As the cities in the arid Western United States face huge water shortages, officials and scientists are trying to convince the public that recycled wastewater can be clean and safe.
"Clearly, residents of San Diego would rather not drink their own wastewater. The first time the idea of it came up, about a decade ago, a public outcry forced city officials to back away, even though the effluent would have been heavily treated to make it safe to drink. When a similar plan resurfaced two years ago, the San Diego Union-Tribune editorialized that "your golden retriever may drink out of the toilet with no ill effects. But that doesn't mean humans should do the same." The plan came back a third time last fall, amidst a lingering drought, and although the city council finally passed it, Mayor Jerry Sanders vetoed what he derided as "toilet-to-tap" water recycling. If there's one word that sums up the popular view about drinking highly refined sewage it's this: yuck.

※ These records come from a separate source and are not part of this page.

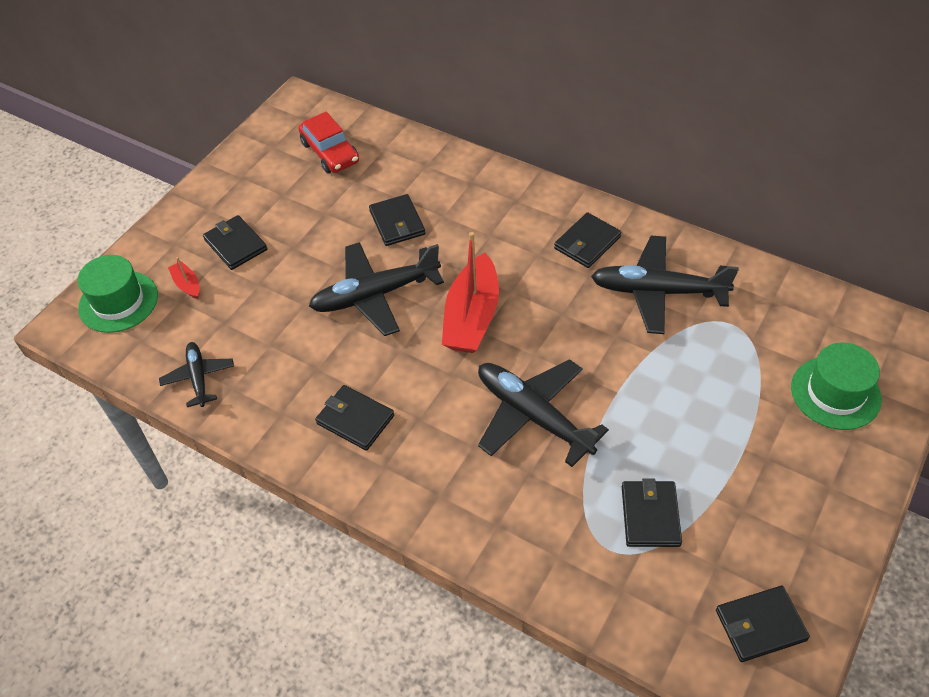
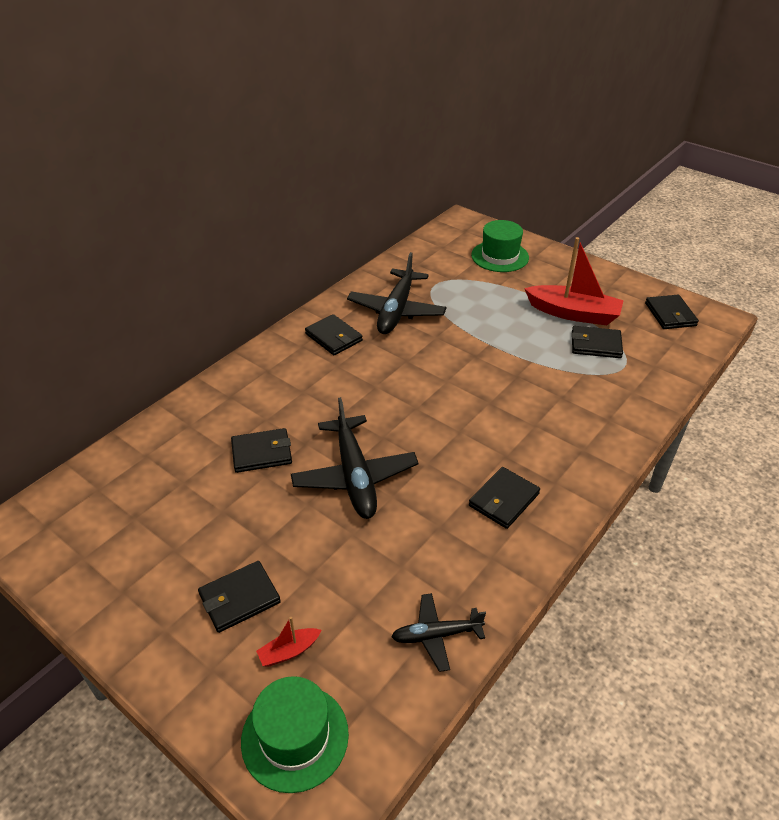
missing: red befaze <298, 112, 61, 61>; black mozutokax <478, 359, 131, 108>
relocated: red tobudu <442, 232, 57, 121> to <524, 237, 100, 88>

Yet San Diego, a growing city located in a dry desert climate, no longer can afford to be picky about where its tap water comes from. Already, the city pipes 90 percent of its drinking water from faraway sources in the Colorado River and from Northern California. Before long, those supplies will be cut under federal-state agreements to preserve wildlife habitat and satisfy neighboring states' claims to the Colorado. And other options, such as desalinating water from the Pacific Ocean, for now face technological, environmental and cost hurdles. So by a 5-to-3 margin, the San Diego city council last December overrode Sanders' veto. The city will conduct a pilot project to test the feasibility of pumping highly treated wastewater into one of the city's main drinking water reservoirs. As council President Scott Peters says, "We're not really in a position to turn our noses up at any potential source of water."
However reluctantly, San Diego is joining a small but growing number of drought-prone communities that are turning to a once-unthinkable option for drinking water. Just north of San Diego, in Orange County, a new $490 million plant can purify 70 million gallons of wastewater a day - highly treated effluent that eventually wends a course back to residents' faucets. South of Denver, Arapahoe and Douglas counties have broken ground on a similar project. Patrick Mulhern, director of the Cottonwood Water and Sanitation District, which serves part of Douglas County, thinks many more communities will take to drinking reclaimed wastewater. "In any of the arid states, it's getting to be the way to go."
Still, the idea suffers from an obvious public relations problem."